Asian baseball has been a particular interest of mine. In writing about Baltimore starter Koji Uehara on Tuesday, I learned that he was a two-time winner of the Sawamura Award, the equivalent of our Cy Young Award.

I asked a Japanese writer, Gaku Tashiro, who Sawamura was. He gave me the basics and then I did some more research on line.

What a story. Eiji Sawamura was 17 when he faced a team of visiting American stars in 1934. Pitching in relief, he allowed one run over five innings and at one point struck out Charlie Gehringer, Babe Ruth, Lou Gehrig and Jimmie Foxx in succession. Japan lost 1-0 as Sawamura hung a curveball and allowed a home run to Gehrig, although some believe it was Ruth who hit the shot.

The American manager, Connie Mack, tried to sign Sawamura on the spot.
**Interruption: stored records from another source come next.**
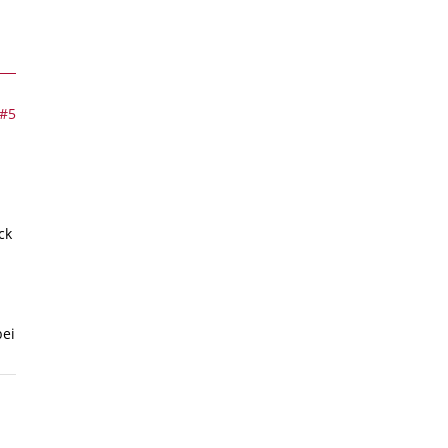
#5
ck
bei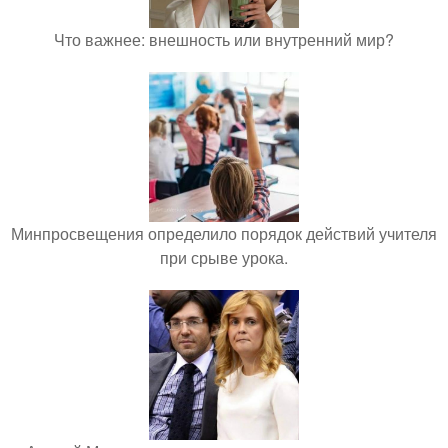
Что важнее: внешность или внутренний мир?
Минпросвещения определило порядок действий учителя
при срыве урока.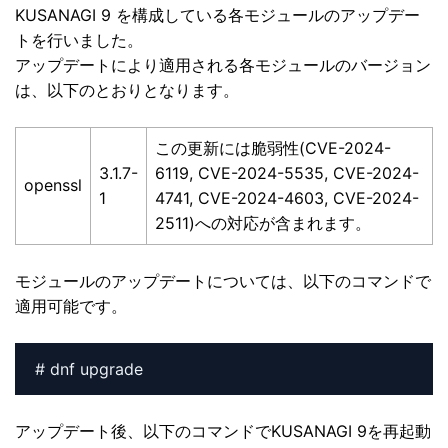
KUSANAGI 9 を構成している各モジュールのアップデー
トを行いました。
アップデートにより適用される各モジュールのバージョン
は、以下のとおりとなります。
この更新には脆弱性(CVE-2024-
3.1.7-
6119, CVE-2024-5535, CVE-2024-
openssl
1
4741, CVE-2024-4603, CVE-2024-
2511)への対応が含まれます。
モジュールのアップデートについては、以下のコマンドで
適用可能です。
# dnf upgrade
アップデート後、以下のコマンドでKUSANAGI 9を再起動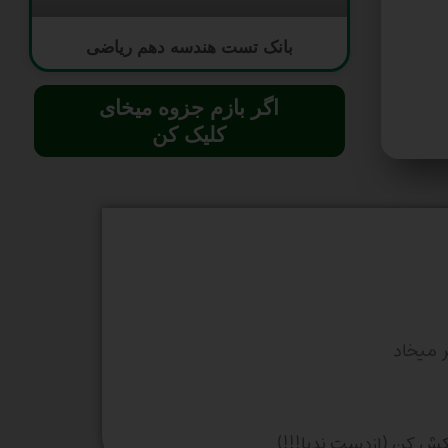
بانک تست هندسه دهم ریاضی
اگر بازم جزوه میخای
کلیک کن
 میخاد
کش کن (ازدست ندیا!!!)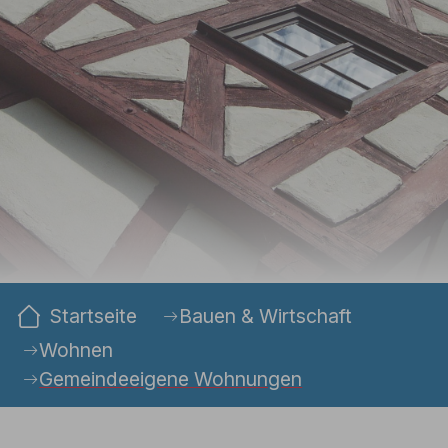
Sie sind hier:
Startseite
Bauen & Wirtschaft
Wohnen
Gemeindeeigene Wohnungen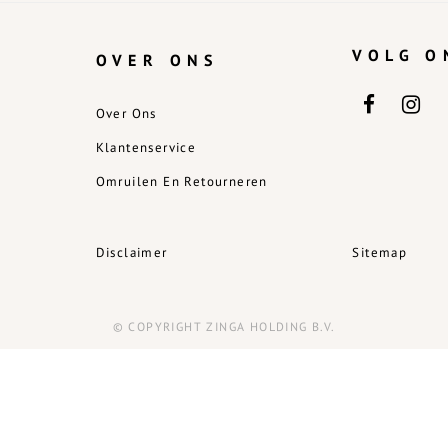
VOLG O
OVER ONS
Over Ons
Klantenservice
Omruilen En Retourneren
Disclaimer
Sitemap
© COPYRIGHT ZINGA HOLDING B.V.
But the kid didn’t want to leave home. He instead joined the Yomiuri Giants in 1936 and quickly became an ace, throwing the first no-hitter in the history of the Japanese League.

In 1937 alone, he was 33-10 with a 1.38 ERA. He finished his career 63-22, 1.74.

Sawamura’s career, as you might expect, was interrupted by World War II. Sawamura served in the Imperial Navy and was killed when his ship was torpedoed in 1944 near Taiwan. The Sawamura Award was given for the first time in 1947. His No. 14 was retired the Giants, the first player so honored.

So there you have it. That’s who Eiji Sawamura was.